● **WORK INSTRUCTION**: Word for word, set down every line of the entries below from the line with "Bezzeg a svédek!" to the line with "6000-027.jpg", including both, and no other line.

● **LISTED RECORDS**:

= Beginning of Section =

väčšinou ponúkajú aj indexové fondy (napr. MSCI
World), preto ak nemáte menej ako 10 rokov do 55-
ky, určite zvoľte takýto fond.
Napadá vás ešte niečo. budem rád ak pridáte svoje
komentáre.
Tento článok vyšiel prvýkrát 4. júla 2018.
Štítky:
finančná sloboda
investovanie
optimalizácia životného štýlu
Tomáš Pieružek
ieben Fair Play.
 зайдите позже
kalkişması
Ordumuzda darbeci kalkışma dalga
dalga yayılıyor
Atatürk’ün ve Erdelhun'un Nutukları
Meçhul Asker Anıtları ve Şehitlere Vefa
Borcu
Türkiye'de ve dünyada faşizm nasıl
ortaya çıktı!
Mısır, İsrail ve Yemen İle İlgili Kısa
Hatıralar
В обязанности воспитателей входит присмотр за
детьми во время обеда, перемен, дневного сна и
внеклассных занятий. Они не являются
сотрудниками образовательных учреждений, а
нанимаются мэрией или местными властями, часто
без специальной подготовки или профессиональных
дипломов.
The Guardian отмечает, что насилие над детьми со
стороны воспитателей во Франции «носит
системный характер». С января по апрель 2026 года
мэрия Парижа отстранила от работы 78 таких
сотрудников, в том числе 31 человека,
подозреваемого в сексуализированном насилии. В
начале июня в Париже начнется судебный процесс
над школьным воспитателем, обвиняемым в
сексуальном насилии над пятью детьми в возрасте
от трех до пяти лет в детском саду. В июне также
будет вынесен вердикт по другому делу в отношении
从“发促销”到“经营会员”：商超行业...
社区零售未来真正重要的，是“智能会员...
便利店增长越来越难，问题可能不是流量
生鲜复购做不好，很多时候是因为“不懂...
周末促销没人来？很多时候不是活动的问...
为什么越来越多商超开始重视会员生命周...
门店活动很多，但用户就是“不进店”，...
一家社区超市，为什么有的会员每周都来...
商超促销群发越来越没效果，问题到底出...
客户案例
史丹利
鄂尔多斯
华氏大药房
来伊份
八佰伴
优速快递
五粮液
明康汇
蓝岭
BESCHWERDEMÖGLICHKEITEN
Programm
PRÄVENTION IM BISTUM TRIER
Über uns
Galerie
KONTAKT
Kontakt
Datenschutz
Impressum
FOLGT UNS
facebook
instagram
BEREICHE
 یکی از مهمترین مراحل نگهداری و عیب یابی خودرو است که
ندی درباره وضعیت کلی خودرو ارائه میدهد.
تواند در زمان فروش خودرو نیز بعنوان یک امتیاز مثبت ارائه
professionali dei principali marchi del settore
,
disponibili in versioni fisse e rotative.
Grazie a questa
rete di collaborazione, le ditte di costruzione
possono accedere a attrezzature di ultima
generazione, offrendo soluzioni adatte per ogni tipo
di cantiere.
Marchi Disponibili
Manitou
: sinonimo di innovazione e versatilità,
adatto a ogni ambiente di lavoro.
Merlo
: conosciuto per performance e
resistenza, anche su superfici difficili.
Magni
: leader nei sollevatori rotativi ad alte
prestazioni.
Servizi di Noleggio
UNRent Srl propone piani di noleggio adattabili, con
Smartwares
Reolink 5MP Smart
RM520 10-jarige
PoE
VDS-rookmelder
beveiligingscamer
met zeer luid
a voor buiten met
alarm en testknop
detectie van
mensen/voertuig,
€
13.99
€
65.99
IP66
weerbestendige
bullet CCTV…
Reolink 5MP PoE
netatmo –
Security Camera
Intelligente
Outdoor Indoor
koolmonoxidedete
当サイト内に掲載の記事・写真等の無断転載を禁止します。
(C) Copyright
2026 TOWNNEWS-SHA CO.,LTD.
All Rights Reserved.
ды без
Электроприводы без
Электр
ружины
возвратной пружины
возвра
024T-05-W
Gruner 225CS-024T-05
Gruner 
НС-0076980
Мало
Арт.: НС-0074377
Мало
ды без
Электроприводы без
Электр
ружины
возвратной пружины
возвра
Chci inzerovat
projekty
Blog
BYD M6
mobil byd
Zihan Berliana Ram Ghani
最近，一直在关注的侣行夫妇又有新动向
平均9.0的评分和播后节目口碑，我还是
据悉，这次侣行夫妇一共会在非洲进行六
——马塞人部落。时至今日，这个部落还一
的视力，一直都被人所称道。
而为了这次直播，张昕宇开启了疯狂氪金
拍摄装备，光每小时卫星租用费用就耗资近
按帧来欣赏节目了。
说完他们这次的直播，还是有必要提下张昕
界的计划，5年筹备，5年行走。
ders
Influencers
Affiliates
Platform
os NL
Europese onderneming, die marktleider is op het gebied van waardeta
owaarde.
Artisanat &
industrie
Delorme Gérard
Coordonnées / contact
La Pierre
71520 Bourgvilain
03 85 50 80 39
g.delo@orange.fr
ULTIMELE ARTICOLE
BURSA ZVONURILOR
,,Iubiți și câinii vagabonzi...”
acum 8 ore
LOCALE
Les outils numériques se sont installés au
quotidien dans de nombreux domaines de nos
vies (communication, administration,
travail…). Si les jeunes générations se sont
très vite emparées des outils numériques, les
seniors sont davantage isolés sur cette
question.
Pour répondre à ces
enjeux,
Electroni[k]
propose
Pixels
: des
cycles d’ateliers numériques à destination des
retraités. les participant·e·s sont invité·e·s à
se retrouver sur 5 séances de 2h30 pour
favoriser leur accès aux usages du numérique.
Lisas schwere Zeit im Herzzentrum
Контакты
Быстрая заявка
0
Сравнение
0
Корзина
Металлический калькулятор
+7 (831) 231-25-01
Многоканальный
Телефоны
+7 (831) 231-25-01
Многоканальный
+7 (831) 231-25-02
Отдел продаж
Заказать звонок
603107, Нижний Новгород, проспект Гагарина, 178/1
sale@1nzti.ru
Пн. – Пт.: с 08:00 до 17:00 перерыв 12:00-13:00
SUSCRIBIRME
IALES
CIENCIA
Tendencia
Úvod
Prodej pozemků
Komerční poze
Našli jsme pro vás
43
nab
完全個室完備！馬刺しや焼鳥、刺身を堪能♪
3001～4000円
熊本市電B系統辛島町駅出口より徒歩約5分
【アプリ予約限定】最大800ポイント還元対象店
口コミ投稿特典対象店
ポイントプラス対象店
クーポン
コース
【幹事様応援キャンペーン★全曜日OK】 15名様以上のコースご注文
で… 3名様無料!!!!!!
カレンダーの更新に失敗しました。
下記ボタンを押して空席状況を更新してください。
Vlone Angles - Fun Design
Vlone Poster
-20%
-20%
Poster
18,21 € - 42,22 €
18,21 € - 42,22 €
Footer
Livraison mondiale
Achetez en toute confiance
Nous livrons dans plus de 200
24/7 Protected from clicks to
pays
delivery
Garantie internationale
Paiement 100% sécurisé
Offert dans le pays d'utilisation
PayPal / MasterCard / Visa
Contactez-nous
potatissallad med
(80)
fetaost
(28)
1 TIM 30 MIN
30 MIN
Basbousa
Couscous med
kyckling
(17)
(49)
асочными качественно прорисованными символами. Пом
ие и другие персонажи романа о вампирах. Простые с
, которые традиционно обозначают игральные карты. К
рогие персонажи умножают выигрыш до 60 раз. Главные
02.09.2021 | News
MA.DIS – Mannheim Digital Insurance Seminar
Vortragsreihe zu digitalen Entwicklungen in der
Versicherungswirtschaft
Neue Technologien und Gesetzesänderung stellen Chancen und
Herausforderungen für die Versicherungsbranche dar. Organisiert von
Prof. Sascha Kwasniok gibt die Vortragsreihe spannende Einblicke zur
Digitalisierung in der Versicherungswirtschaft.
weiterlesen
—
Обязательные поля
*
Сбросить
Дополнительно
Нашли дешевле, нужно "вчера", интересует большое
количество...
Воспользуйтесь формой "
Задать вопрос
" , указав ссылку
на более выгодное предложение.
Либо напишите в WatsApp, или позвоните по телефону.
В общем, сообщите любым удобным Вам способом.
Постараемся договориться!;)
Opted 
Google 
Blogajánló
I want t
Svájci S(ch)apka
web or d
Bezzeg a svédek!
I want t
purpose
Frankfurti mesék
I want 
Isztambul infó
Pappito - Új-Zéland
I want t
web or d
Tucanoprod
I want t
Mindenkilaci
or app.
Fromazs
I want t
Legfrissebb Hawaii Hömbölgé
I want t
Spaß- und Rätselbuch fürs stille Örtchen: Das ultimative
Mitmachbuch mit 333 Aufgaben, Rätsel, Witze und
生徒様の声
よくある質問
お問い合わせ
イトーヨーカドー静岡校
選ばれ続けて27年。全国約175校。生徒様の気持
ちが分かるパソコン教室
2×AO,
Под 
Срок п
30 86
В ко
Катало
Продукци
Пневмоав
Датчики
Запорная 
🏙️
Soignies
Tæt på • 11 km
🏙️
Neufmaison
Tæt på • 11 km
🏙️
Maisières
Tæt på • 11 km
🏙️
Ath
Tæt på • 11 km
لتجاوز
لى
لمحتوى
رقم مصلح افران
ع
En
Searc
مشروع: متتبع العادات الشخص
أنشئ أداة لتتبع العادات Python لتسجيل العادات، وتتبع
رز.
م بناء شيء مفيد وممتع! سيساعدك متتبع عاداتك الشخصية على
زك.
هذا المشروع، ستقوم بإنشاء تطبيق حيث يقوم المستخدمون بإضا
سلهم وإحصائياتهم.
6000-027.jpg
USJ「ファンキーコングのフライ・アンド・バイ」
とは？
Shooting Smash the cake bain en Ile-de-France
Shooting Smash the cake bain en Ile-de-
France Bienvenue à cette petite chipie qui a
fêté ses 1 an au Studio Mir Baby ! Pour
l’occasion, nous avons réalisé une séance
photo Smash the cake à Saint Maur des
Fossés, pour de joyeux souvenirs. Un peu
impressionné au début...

= End of Section =

● **ANSWER BOX**:
Bezzeg a svédek!
I want t
purpose
Frankfurti mesék
I want 
Isztambul infó
Pappito - Új-Zéland
I want t
web or d
Tucanoprod
I want t
Mindenkilaci
or app.
Fromazs
I want t
Legfrissebb Hawaii Hömbölgé
I want t
Spaß- und Rätselbuch fürs stille Örtchen: Das ultimative
Mitmachbuch mit 333 Aufgaben, Rätsel, Witze und
生徒様の声
よくある質問
お問い合わせ
イトーヨーカドー静岡校
選ばれ続けて27年。全国約175校。生徒様の気持
ちが分かるパソコン教室
2×AO,
Под 
Срок п
30 86
В ко
Катало
Продукци
Пневмоав
Датчики
Запорная 
🏙️
Soignies
Tæt på • 11 km
🏙️
Neufmaison
Tæt på • 11 km
🏙️
Maisières
Tæt på • 11 km
🏙️
Ath
Tæt på • 11 km
لتجاوز
لى
لمحتوى
رقم مصلح افران
ع
En
Searc
مشروع: متتبع العادات الشخص
أنشئ أداة لتتبع العادات Python لتسجيل العادات، وتتبع
رز.
م بناء شيء مفيد وممتع! سيساعدك متتبع عاداتك الشخصية على
زك.
هذا المشروع، ستقوم بإنشاء تطبيق حيث يقوم المستخدمون بإضا
سلهم وإحصائياتهم.
6000-027.jpg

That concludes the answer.